*** EXERCISE INPUTS ***

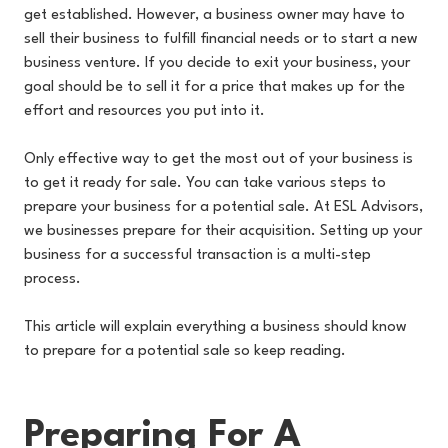
get established. However, a business owner may have to
sell their business to fulfill financial needs or to start a new
business venture. If you decide to exit your business, your
goal should be to sell it for a price that makes up for the
effort and resources you put into it.
Only effective way to get the most out of your business is
to get it ready for sale. You can take various steps to
prepare your business for a potential sale. At ESL Advisors,
we businesses prepare for their acquisition. Setting up your
business for a successful transaction is a multi-step
process.
This article will explain everything a business should know
to prepare for a potential sale so keep reading.
Preparing For A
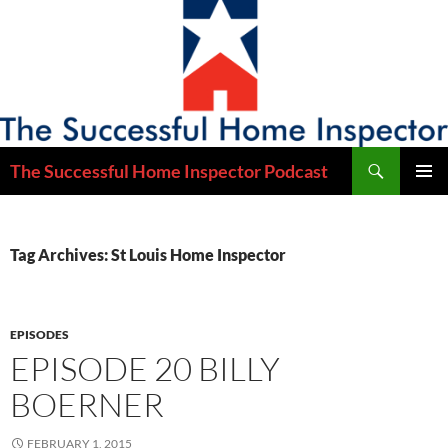
Skip
to
content
Search
The Successful Home Inspector Podcast
PRIMAR
MENU
Tag Archives: St Louis Home Inspector
EPISODES
EPISODE 20 BILLY
BOERNER
FEBRUARY 1, 2015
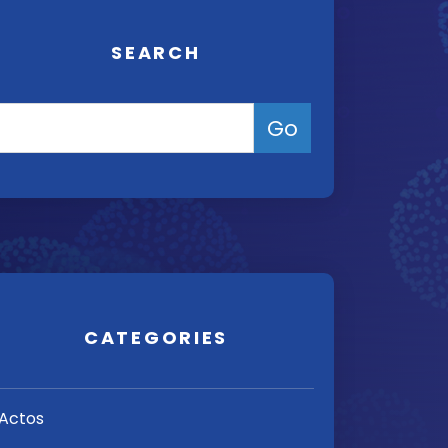
SEARCH
CATEGORIES
Actos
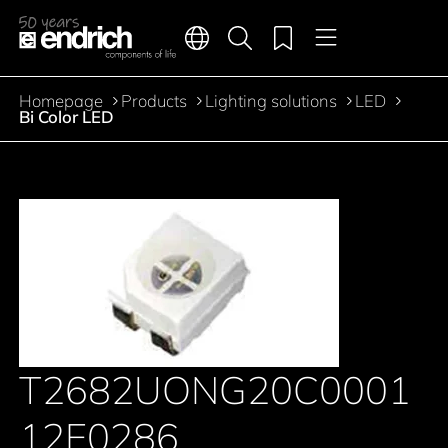
Main navigation
Merkliste
Languages
Product search
Menu
Jump to the main content
Homepage
Products
Lighting solutions
LED
Breadcrumb
Bi Color LED
T2682UONG20C0001
12E0286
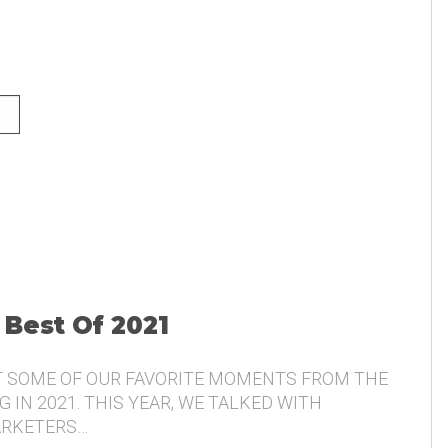
NG AND THE VOICE OF THE
 Best Of 2021
T SOME OF OUR FAVORITE MOMENTS FROM THE
 IN 2021. THIS YEAR, WE TALKED WITH
ARKETERS…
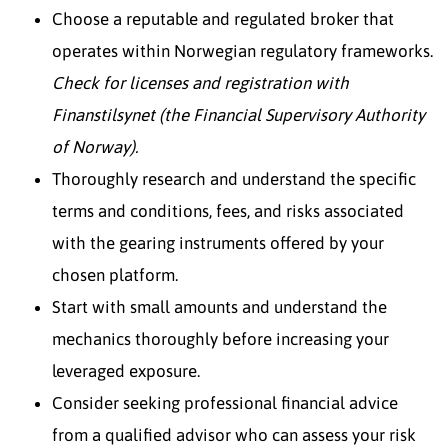
Choose a reputable and regulated broker that
operates within Norwegian regulatory frameworks.
Check for licenses and registration with
Finanstilsynet (the Financial Supervisory Authority
of Norway).
Thoroughly research and understand the specific
terms and conditions, fees, and risks associated
with the gearing instruments offered by your
chosen platform.
Start with small amounts and understand the
mechanics thoroughly before increasing your
leveraged exposure.
Consider seeking professional financial advice
from a qualified advisor who can assess your risk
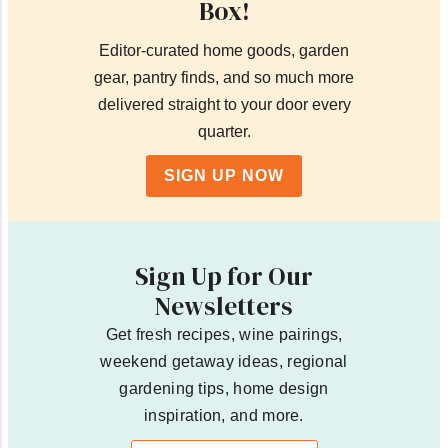
Box!
Editor-curated home goods, garden
gear, pantry finds, and so much more
delivered straight to your door every
quarter.
SIGN UP NOW
Sign Up for Our
Newsletters
Get fresh recipes, wine pairings,
weekend getaway ideas, regional
gardening tips, home design
inspiration, and more.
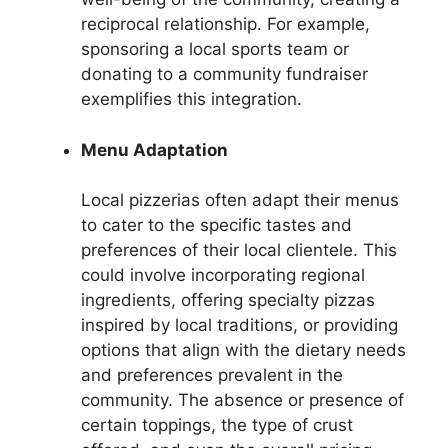
reciprocal relationship. For example,
sponsoring a local sports team or
donating to a community fundraiser
exemplifies this integration.
Menu Adaptation
Local pizzerias often adapt their menus
to cater to the specific tastes and
preferences of their local clientele. This
could involve incorporating regional
ingredients, offering specialty pizzas
inspired by local traditions, or providing
options that align with the dietary needs
and preferences prevalent in the
community. The absence or presence of
certain toppings, the type of crust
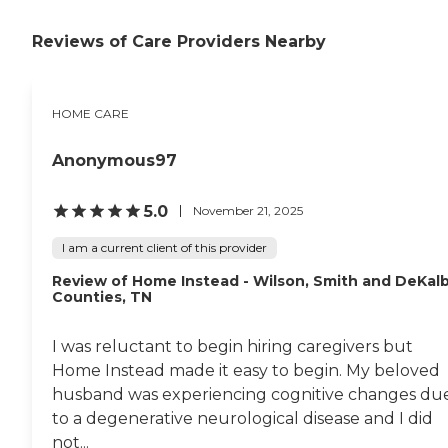
Caregivers also need breaks
in the care they provide to
Reviews of Care Providers Nearby
loved ones. Our staff can
ensure the client's safety,
health, and comfort while
you focus on yourself. Some
HOME CARE
examples of tasks/services
include, but are not limited
to: Standby assistance with
Anonymous97
mobility (excluding
transfers) Medication
reminders (excluding
5.0
November 21, 2025
management of pill
containers and feeding of
I am a current client of this provider
medications) Walks around
the neighborhood General
Review of Home Instead - Wilson, Smith and DeKal
safety awareness and
Counties, TN
monitoring Attendant
Care Sometimes our loved
I was reluctant to begin hiring caregivers but
ones can benefit greatly
from a little more "hands-
Home Instead made it easy to begin. My beloved
on" care. Our staff focus on
husband was experiencing cognitive changes du
the health and safety of our
to a degenerative neurological disease and I did
clients, while ensuring that
the key activities of a
not...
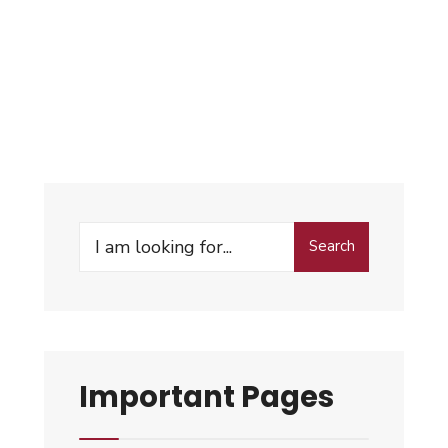
Search
Important Pages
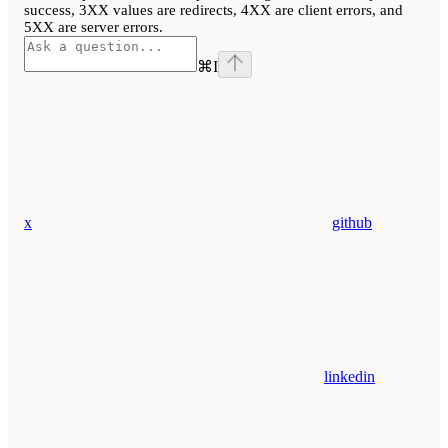
success, 3XX values are redirects, 4XX are client errors, and
5XX are server errors.
⌘
I
x
github
linkedin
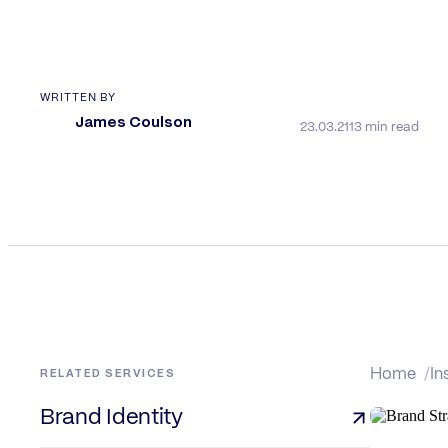
WRITTEN BY
James Coulson
23.03.21
13 min read
RELATED SERVICES
Home
In
Brand Identity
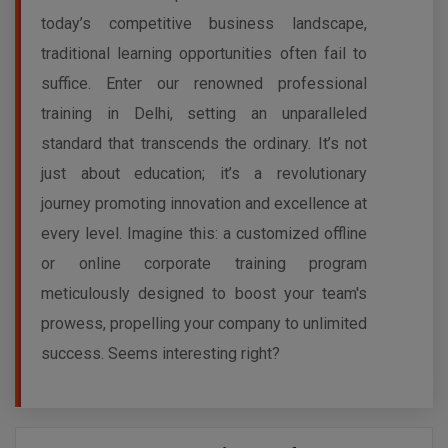
today’s competitive business landscape,
traditional learning opportunities often fail to
suffice. Enter our renowned professional
training in Delhi, setting an unparalleled
standard that transcends the ordinary. It’s not
just about education; it’s a revolutionary
journey promoting innovation and excellence at
every level. Imagine this: a customized offline
or online corporate training program
meticulously designed to boost your team's
prowess, propelling your company to unlimited
success. Seems interesting right?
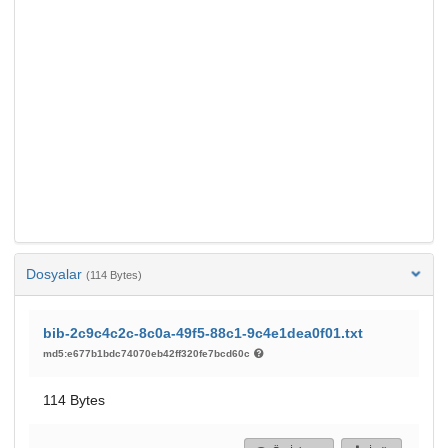
Dosyalar
(114 Bytes)
bib-2c9c4c2c-8c0a-49f5-88c1-9c4e1dea0f01.txt
md5:e677b1bdc74070eb42ff320fe7bcd60c
114 Bytes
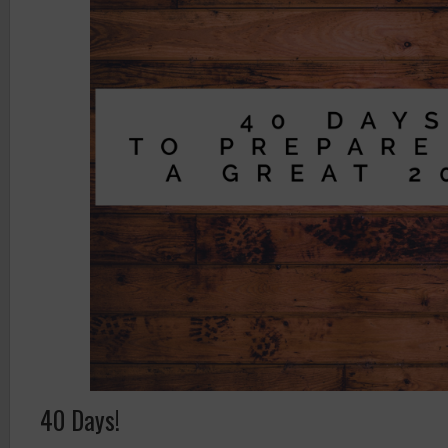
40 Days!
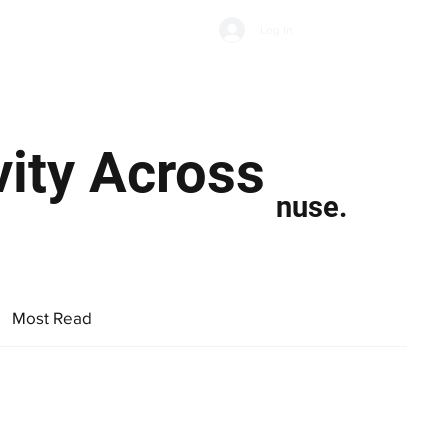
Subscribe
Log In
Economic Climate
Health & Wellbeing
Food & Drink
ity Across
nuse.
Most Read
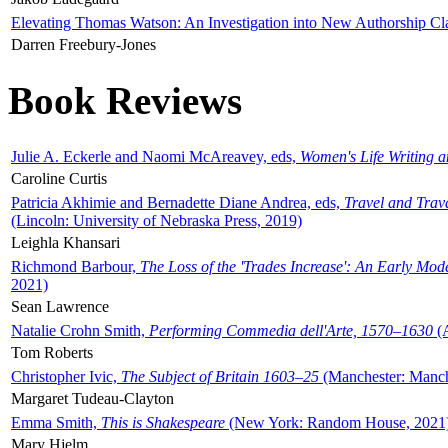
Elevating Thomas Watson: An Investigation into New Authorship Cl
Darren Freebury-Jones
Book Reviews
Julie A. Eckerle and Naomi McAreavey, eds,
Women's Life Writing 
Caroline Curtis
Patricia Akhimie and Bernadette Diane Andrea, eds,
Travel and Trav
(Lincoln: University of Nebraska Press, 2019)
Leighla Khansari
Richmond Barbour,
The Loss of the 'Trades Increase': An Early Mo
2021)
Sean Lawrence
Natalie Crohn Smith,
Performing Commedia dell'Arte, 1570–1630
(A
Tom Roberts
Christopher Ivic,
The Subject of Britain 1603–25
(Manchester: Manche
Margaret Tudeau-Clayton
Emma Smith,
This is Shakespeare
(New York: Random House, 2021
Mary Hjelm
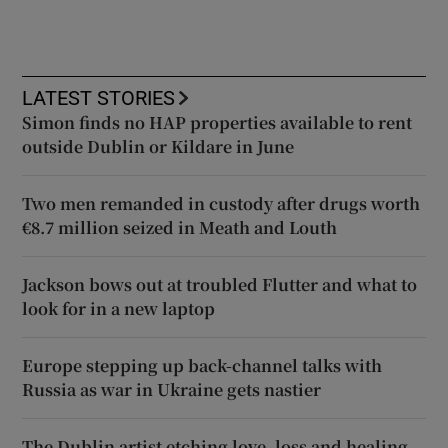
LATEST STORIES
Simon finds no HAP properties available to rent
outside Dublin or Kildare in June
Two men remanded in custody after drugs worth
€8.7 million seized in Meath and Louth
Jackson bows out at troubled Flutter and what to
look for in a new laptop
Europe stepping up back-channel talks with
Russia as war in Ukraine gets nastier
The Dublin artist etching love, loss and healing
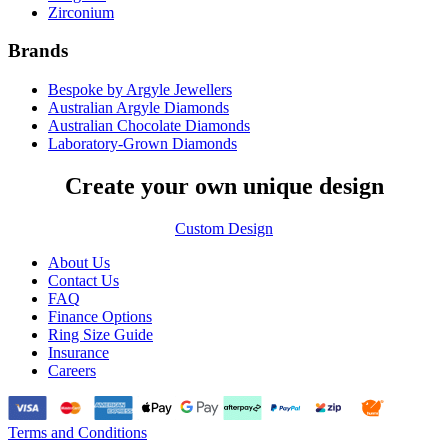
Zirconium
Brands
Bespoke by Argyle Jewellers
Australian Argyle Diamonds
Australian Chocolate Diamonds
Laboratory-Grown Diamonds
Create your own unique design
Custom Design
About Us
Contact Us
FAQ
Finance Options
Ring Size Guide
Insurance
Careers
Terms and Conditions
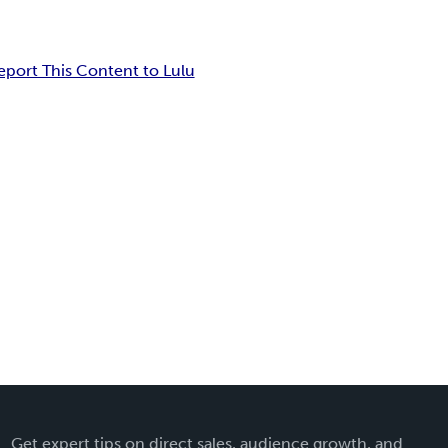
eport This Content to Lulu
Get expert tips on direct sales, audience growth, and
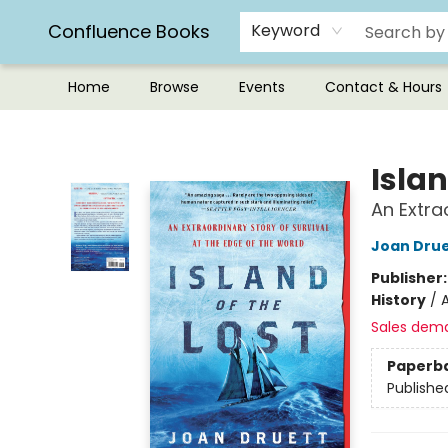
Confluence Books
Keyword
Home
Browse
Events
Contact & Hours
Confluence Books
Islan
An Extra
Joan Drue
Publisher
History
/
A
Sales dem
Paperb
Publishe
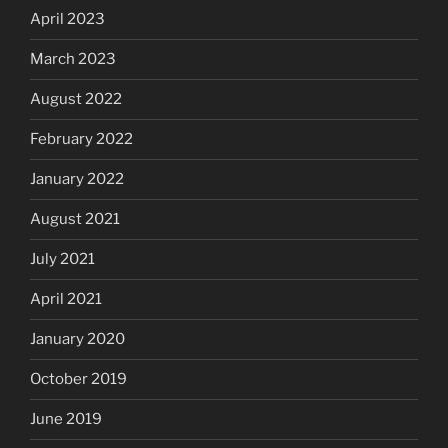
April 2023
March 2023
August 2022
February 2022
January 2022
August 2021
July 2021
April 2021
January 2020
October 2019
June 2019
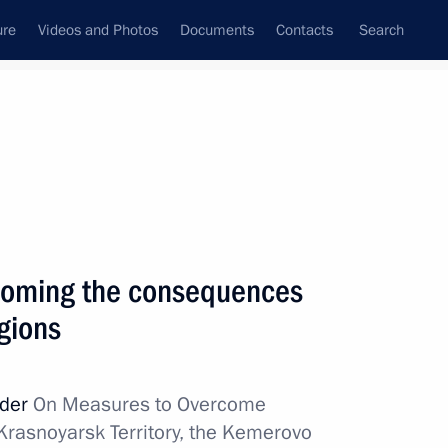
ure
Videos and Photos
Documents
Contacts
Search
rcoming the consequences
egions
rder
On Measures to Overcome
Krasnoyarsk Territory, the Kemerovo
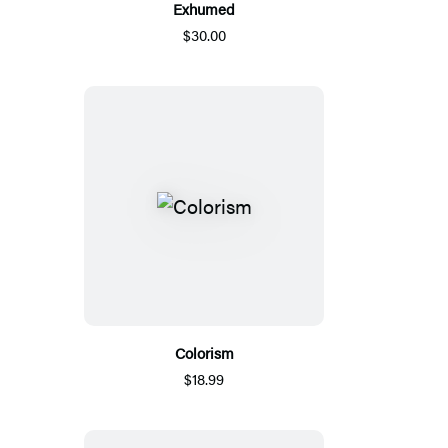
Exhumed
$30.00
Colorism
$18.99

***

Which lines in the records above hold the string "tips"? Copy each of them.

gardening tips, home design
Get expert tips on direct sales, audience growth, and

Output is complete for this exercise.